Given the scale of the Metaverse, the most promising use case for NFT leasing is gaming. Virtual land could spark a boom, as as games attract more users and brands, many owners invest in large amounts of land so they can rely on them to generate passive rental income from different types of uses. Additionally, in-game assets such as skins, gear, pets, characters and other props are either necessary for the player to play the game or give the player an advantage. If players can’t afford or don’t want to buy in-game NFTs for various reasons, they will choose to rent them, thereby further improving the liquidity of NFTs.
Other Ideas for NFT Liquidity Solutions
When it comes to NFT transactions, the factor that can further drive liquidity seems to come from the community, where users have a consistent taste and value of NFT projects developed by the community.Typically, the market is a vertical market determined by the theme/atmosphere of the community behind it.Such NFT marketplaces are ideal for NFT projects to leverage the influence and utility of tokens among community members. Project owners will also have this sense of belonging and ownership, as they can vote on the design of the marketplace to provide the user experience.
The DAO sounds like an organic place for such a market to grow, especially with the aforementioned Seaport Protocol lowering the barriers to development. In addition, centralized NFT marketplaces are actively exploring community features, such as Coinbase’s beta NFT marketplace focused on creating a social community for buyers and sellers.

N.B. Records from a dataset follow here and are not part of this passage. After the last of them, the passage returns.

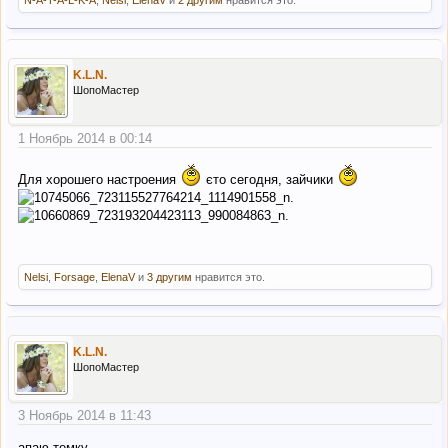
N-A-T-A-L-K-A
,
Nelsi
,
ElenaV
и
2 другим
нравится это.
K.L.N.
ШопоМастер
1 Ноябрь 2014 в 00:14
Для хорошего настроения
єто сегодня, зайчики
Nelsi
,
Forsage
,
ElenaV
и
3 другим
нравится это.
K.L.N.
ШопоМастер
3 Ноябрь 2014 в 11:43
апаю темку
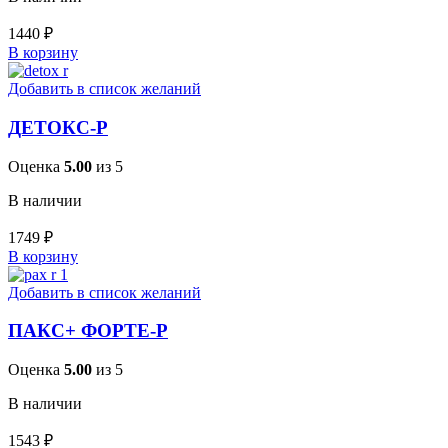
1440
₽
В корзину
Добавить в список желаний
ДЕТОКС-Р
Оценка
5.00
из 5
В наличии
1749
₽
В корзину
Добавить в список желаний
ПАКС+ ФОРТЕ-Р
Оценка
5.00
из 5
В наличии
1543
₽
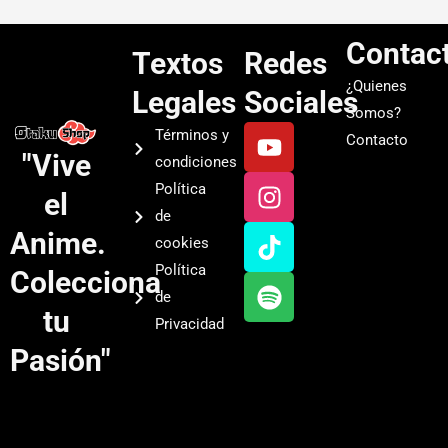
Contac
Textos
Redes
¿Quienes
Legales
Sociales
Somos?
Y
I
T
S
Términos y
Contacto
o
n
i
p
"Vive
condiciones
u
s
k
o
Política
el
t
t
t
t
de
u
a
o
i
Anime.
cookies
b
g
k
f
Política
Colecciona
e
r
y
de
a
tu
Privacidad
m
Pasión"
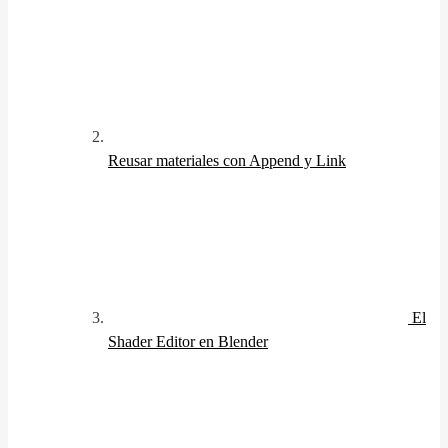
Reusar materiales con Append y Link
El
Shader Editor en Blender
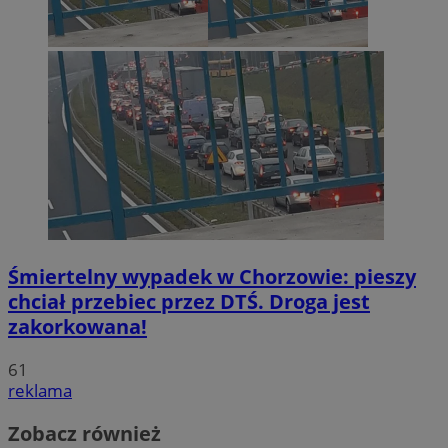
Śmiertelny wypadek w Chorzowie: pieszy
chciał przebiec przez DTŚ. Droga jest
zakorkowana!
61
reklama
Zobacz również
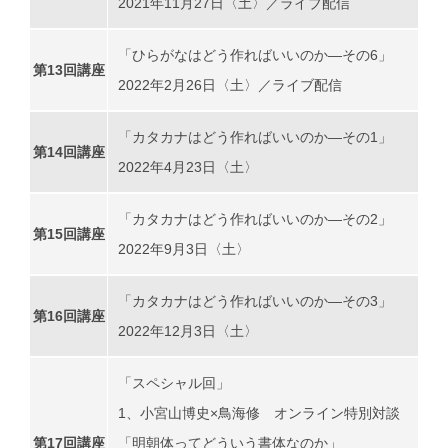
2021年11月27日〈土〉／ライブ配信
「ひらがなはどう作ればいいのか―その6」
第13回講座
2022年2月26日〈土〉／ライブ配信
「カタカナはどう作ればいいのか―その1」
第14回講座
2022年4月23日〈土〉
「カタカナはどう作ればいいのか―その2」
第15回講座
2022年9月3日〈土〉
「カタカナはどう作ればいいのか―その3」
第16回講座
2022年12月3日〈土〉
「スペシャル回」
1、小宮山博史×鳥海修 オンライン特別対談
第17回講座
「明朝体ってどういう書体なのか」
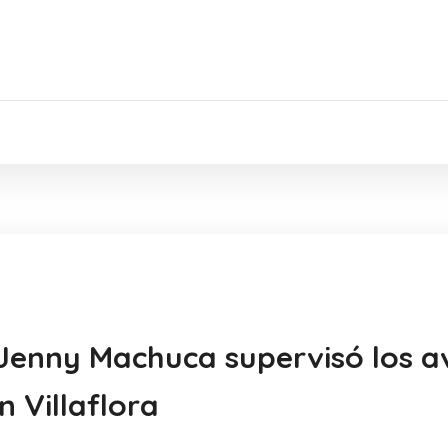
Jenny Machuca supervisó los a
 Villaflora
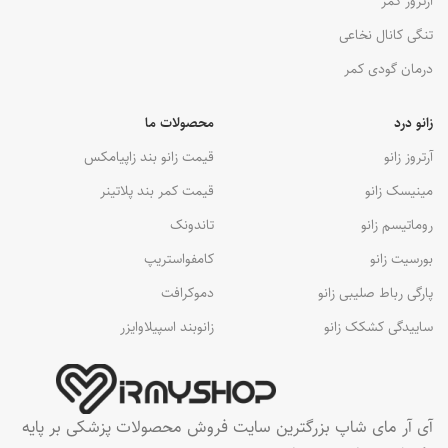
آرتروز کمر
تنگی کانال نخاعی
درمان گودی کمر
زانو درد
محصولات ما
آرتروز زانو
قیمت زانو بند زاپیامکس
مینیسک زانو
قیمت کمر بند پلاتینر
روماتیسم زانو
تاندونک
بورسیت زانو
کامفواستریپ
پارگی رباط صلیبی زانو
دموکرافت
ساییدگی کشکک زانو
زانوبند اسپیلاوایزر
آی آر مای شاپ بزرگترین سایت فروش محصولات پزشکی بر پایه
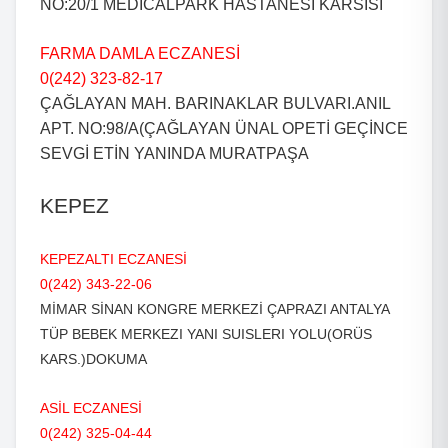
NO:20/1 MEDICALPARK HASTANESI KARSISI
FARMA DAMLA ECZANESİ
0(242) 323-82-17
ÇAĞLAYAN MAH. BARINAKLAR BULVARI.ANIL
APT. NO:98/A(ÇAĞLAYAN ÜNAL OPETİ GEÇİNCE
SEVGİ ETİN YANINDA MURATPAŞA
KEPEZ
KEPEZALTI ECZANESİ
0(242) 343-22-06
MİMAR SİNAN KONGRE MERKEZİ ÇAPRAZI ANTALYA
TÜP BEBEK MERKEZI YANI SUISLERI YOLU(ORÜS
KARS.)DOKUMA
ASİL ECZANESİ
0(242) 325-04-44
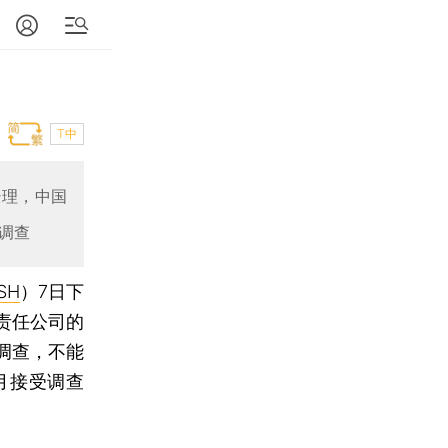
T中
经理，中国
调查
SH
）7日下
责任公司的
调查，不能
2月接受调查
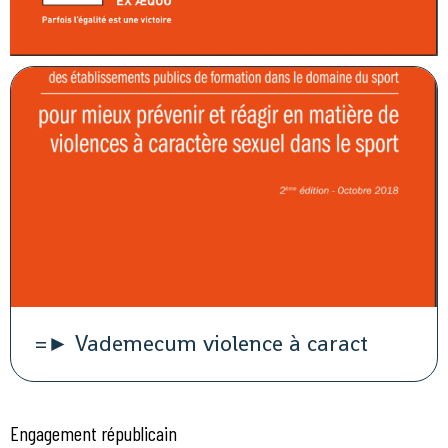
=► Vademecum violence à caract
Engagement républicain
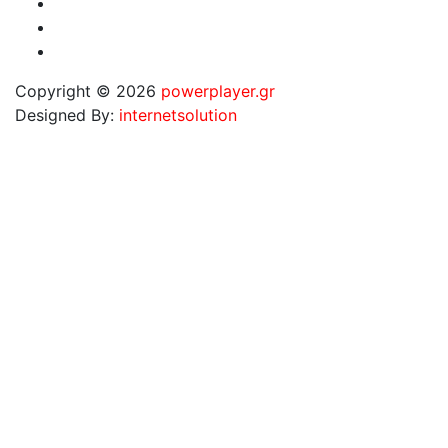
Copyright © 2026
powerplayer.gr
Designed By:
internetsolution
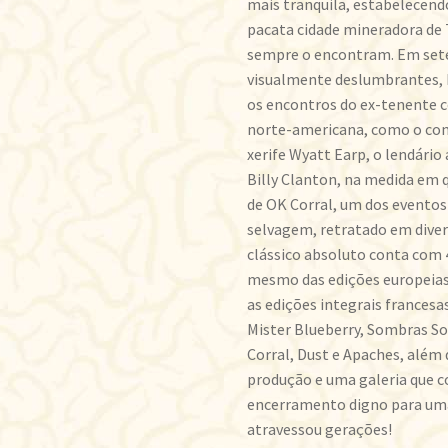
mais tranquila, estabelecend
pacata cidade mineradora de 
sempre o encontram. Em sete
visualmente deslumbrantes, 
os encontros do ex-tenente c
norte-americana, como o co
xerife Wyatt Earp, o lendário 
Billy Clanton, na medida em 
de OK Corral, um dos evento
selvagem, retratado em divers
clássico absoluto conta com 4
mesmo das edições europeias
as edições integrais francesas
Mister Blueberry, Sombras S
Corral, Dust e Apaches, além 
produção e uma galeria que c
encerramento digno para uma
atravessou gerações!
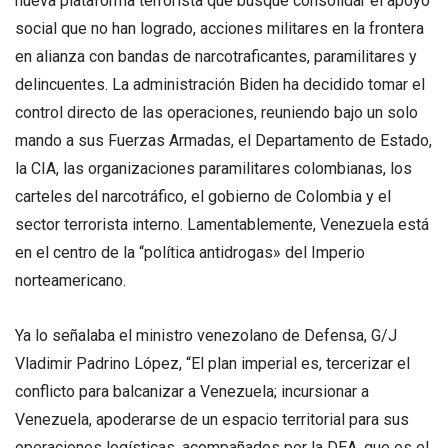
nueva plataforma terrorista que busque consolidar el apoyo
social que no han logrado, acciones militares en la frontera
en alianza con bandas de narcotraficantes, paramilitares y
delincuentes. La administración Biden ha decidido tomar el
control directo de las operaciones, reuniendo bajo un solo
mando a sus Fuerzas Armadas, el Departamento de Estado,
la CIA, las organizaciones paramilitares colombianas, los
carteles del narcotráfico, el gobierno de Colombia y el
sector terrorista interno. Lamentablemente, Venezuela está
en el centro de la “política antidrogas» del Imperio
norteamericano.
Ya lo señalaba el ministro venezolano de Defensa, G/J
Vladimir Padrino López, “El plan imperial es, tercerizar el
conflicto para balcanizar a Venezuela; incursionar a
Venezuela, apoderarse de un espacio territorial para sus
operaciones logísticas, acompañados por la DEA, que es el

All of the above liquidity solutions are based on the current NFT market size to solve the problem. In the long run, the fundamental factor driving NFT liquidity must come from the penetration of NFTs into various industries.

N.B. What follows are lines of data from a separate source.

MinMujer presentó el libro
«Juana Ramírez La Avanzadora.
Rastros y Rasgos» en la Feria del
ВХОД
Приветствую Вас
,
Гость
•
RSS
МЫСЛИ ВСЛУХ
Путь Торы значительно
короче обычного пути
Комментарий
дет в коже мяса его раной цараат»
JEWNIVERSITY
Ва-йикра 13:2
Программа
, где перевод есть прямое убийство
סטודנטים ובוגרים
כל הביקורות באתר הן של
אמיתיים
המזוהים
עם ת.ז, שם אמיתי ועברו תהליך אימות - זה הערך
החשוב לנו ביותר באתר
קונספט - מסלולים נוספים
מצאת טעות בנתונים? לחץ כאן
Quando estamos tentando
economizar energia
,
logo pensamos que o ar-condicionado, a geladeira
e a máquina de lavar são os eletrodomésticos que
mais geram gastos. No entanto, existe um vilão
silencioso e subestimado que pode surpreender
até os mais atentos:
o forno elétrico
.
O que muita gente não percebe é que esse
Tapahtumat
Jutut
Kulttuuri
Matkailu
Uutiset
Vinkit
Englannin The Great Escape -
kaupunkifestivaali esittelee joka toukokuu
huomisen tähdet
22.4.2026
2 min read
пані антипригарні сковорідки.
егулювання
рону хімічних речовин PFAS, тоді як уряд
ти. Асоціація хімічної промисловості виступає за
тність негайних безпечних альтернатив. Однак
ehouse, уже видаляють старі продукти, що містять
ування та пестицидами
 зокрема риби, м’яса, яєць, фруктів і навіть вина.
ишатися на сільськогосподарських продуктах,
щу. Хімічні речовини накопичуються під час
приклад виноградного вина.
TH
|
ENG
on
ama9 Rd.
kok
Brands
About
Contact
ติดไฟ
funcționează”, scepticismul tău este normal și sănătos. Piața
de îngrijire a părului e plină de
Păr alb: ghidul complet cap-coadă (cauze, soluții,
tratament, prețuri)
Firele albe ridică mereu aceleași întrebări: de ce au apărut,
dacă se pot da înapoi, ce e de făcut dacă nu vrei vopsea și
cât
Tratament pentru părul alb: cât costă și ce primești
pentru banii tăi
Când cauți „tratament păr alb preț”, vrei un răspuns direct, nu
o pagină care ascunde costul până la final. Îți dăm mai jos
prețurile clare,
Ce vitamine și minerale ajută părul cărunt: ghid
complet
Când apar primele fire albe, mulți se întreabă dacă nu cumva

We’re embarking on an exciting journey into the future of NFTs, where we see big-name businesses and celebrities from sports, fashion brands, music streaming services, and education, working with Metaverse-like projects and blocks Chain technology has established a cooperative relationship. The ultimate way to improve NFT liquidity is mass adoption. In the process of financialization and further adoption of NFTs, NFT trading platforms may be subject to stricter regulation in terms of anti-money laundering and securities investment.